Thursday, 20 September 2007

Oldham MBC v GW, PW and KPW [2007] EWHC 136 (Fam)

Digging a little further into the archive, this case illustrates the sort of difficulty one can get into when dealing with cases at the cutting-edge of medical knowledge. Though few of us will expect to encounter such extraordinary circumstances, it is well to consider this judgment in its recommendations at paragraphs 91 to 100 which have more general application to the role of experts.

This was a particularly tragic case as paragraph 76 illustrates, but the court refused to criticise any one party, preferring to suggest that there was a general, systemic failure of the system to serve justice. Though one can well understand the court’s wish not to put the physician whose diagnosis caused the wrongful removal of the child from her parents, it should in my view have answered the question posed at paragraph 79(ii) explicitly.
Essentially a baby presented with highly unusual symptoms in that there was no visible indication of what might otherwise be thought to be brain injury through abuse.

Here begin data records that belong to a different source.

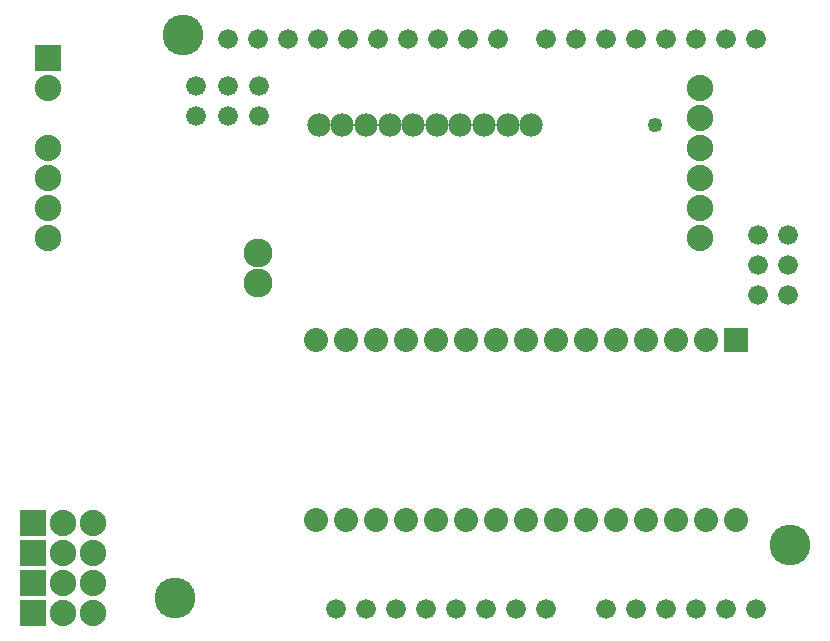
<source format=gts>
G04 MADE WITH FRITZING*
G04 WWW.FRITZING.ORG*
G04 DOUBLE SIDED*
G04 HOLES PLATED*
G04 CONTOUR ON CENTER OF CONTOUR VECTOR*
%ASAXBY*%
%FSLAX23Y23*%
%MOIN*%
%OFA0B0*%
%SFA1.0B1.0*%
%ADD10C,0.096614*%
%ADD11C,0.135984*%
%ADD12C,0.080000*%
%ADD13C,0.088000*%
%ADD14C,0.077559*%
%ADD15C,0.065990*%
%ADD16C,0.049370*%
%ADD17R,0.080000X0.079972*%
%ADD18R,0.088000X0.088000*%
%LNMASK1*%
G90*
G70*
G54D10*
X859Y1180D03*
X859Y1280D03*
G54D11*
X2634Y305D03*
X584Y130D03*
G54D12*
X2452Y989D03*
X2352Y989D03*
X2252Y989D03*
X2152Y989D03*
X2052Y989D03*
X1952Y989D03*
X1852Y989D03*
X1752Y989D03*
X1652Y989D03*
X1552Y989D03*
X1452Y989D03*
X1352Y989D03*
X1252Y989D03*
X1152Y989D03*
X1052Y989D03*
X2452Y389D03*
X2352Y389D03*
X2252Y389D03*
X2152Y389D03*
X2052Y389D03*
X1952Y389D03*
X1852Y389D03*
X1752Y389D03*
X1652Y389D03*
X1552Y389D03*
X1452Y389D03*
X1352Y389D03*
X1252Y389D03*
X1152Y389D03*
X1052Y389D03*
G54D13*
X159Y1930D03*
X159Y1830D03*
X159Y1630D03*
X159Y1530D03*
X159Y1430D03*
X159Y1330D03*
G54D14*
X1770Y1705D03*
X1692Y1705D03*
X1613Y1705D03*
X1534Y1705D03*
X1455Y1705D03*
X1377Y1705D03*
X1298Y1705D03*
X1219Y1705D03*
X1140Y1705D03*
X1062Y1705D03*
G54D13*
X2334Y1830D03*
X2334Y1730D03*
X2334Y1630D03*
X2334Y1530D03*
X2334Y1430D03*
X2334Y1330D03*
G54D15*
X2119Y91D03*
X2219Y91D03*
X2319Y91D03*
X2419Y91D03*
X2519Y91D03*
X1659Y1991D03*
X1559Y1991D03*
X1459Y1991D03*
X1359Y1991D03*
X1259Y1991D03*
X1159Y1991D03*
X1059Y1991D03*
X959Y1991D03*
X859Y1991D03*
X759Y1991D03*
X2519Y1991D03*
X2419Y1991D03*
X2319Y1991D03*
X2219Y1991D03*
X2119Y1991D03*
X2019Y1991D03*
X1919Y1991D03*
X1819Y1991D03*
X1219Y91D03*
X1119Y91D03*
X1319Y91D03*
X1419Y91D03*
X1519Y91D03*
X1619Y91D03*
X1719Y91D03*
X1819Y91D03*
X2019Y91D03*
X2627Y1337D03*
X2527Y1337D03*
X2627Y1238D03*
X2527Y1238D03*
X2627Y1139D03*
X2527Y1139D03*
X758Y1836D03*
X758Y1736D03*
X862Y1836D03*
X862Y1736D03*
X654Y1836D03*
X654Y1736D03*
G54D13*
X109Y80D03*
X209Y80D03*
X309Y80D03*
X109Y180D03*
X209Y180D03*
X309Y180D03*
X109Y280D03*
X209Y280D03*
X309Y280D03*
X109Y380D03*
X209Y380D03*
X309Y380D03*
G54D11*
X609Y2005D03*
G54D16*
X2184Y1705D03*
G54D17*
X2452Y989D03*
G54D18*
X159Y1930D03*
X109Y80D03*
X109Y180D03*
X109Y280D03*
X109Y380D03*
G04 End of Mask1*
M02*
</source>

Though the parents appeared to be beyond suspicion, the doctors quite properly referred the case to appropriate specialists, resulting eventually in the opinion from an eminent expert that non-accidental injury could not be ruled out. By reason of his expertise and seniority, none of the other doctors who had formerly not thought this to be an option felt able to disagree.

There were three problems though: firstly the expert himself had very little experience of what he was observing but did not say so; secondly he was simply unaware of research in the field, later confirmed by a professor whose expertise was sufficiently rare for him to have to be traced to his institute in Sweden; thirdly, he expressed himself too absolutely by saying that the presentation was pathognomic (i.e. illustrative of cause by) NAI.

What we learn from this is to be eternally sceptical of evidence. The third point was characterised by the court as the expert having taken upon himself the role of decision-maker, compounded by the court not realising that it had failed to guard that role at its own. It seems to me that there must be some criticism of the representatives in the case for allowing that to happen and rightly so: it is vanishingly rare that an expert can properly say that an injury or physical insult was caused by an event unless there is some supportive evidence (i.e. a witness saw a knife being used to stab) Experts should in the main be restricted to saying whether an observation is consistent with or not consistent with a hypothesis: the decision as to whether the whole evidence supports a finding is for the court alone.

Whether one can ever succeed in uncovering the second error described above is a matter of research and luck combined, but the first is a live issue in every case. One rarely encounters an expert in care proceedings who is not eminently well qualified in their discipline but it does not follow that they will be an expert in the particular symptoms/injury/circumstances presented in an individual case. The doctor in this case agreed on reflection that he could have more forcefully brought the unusual features of the case – that is, those which were inconsistent with his diagnosis – to the attention of the court. That he did not do so was accepted to have resulted from his human and professional wish to protect a child about whose diagnosis he could not actually be sure. This reminds us to invite an expert a) to reflect on their issue-specific experience and knowledge and b) to accept that they might not actually know the answer.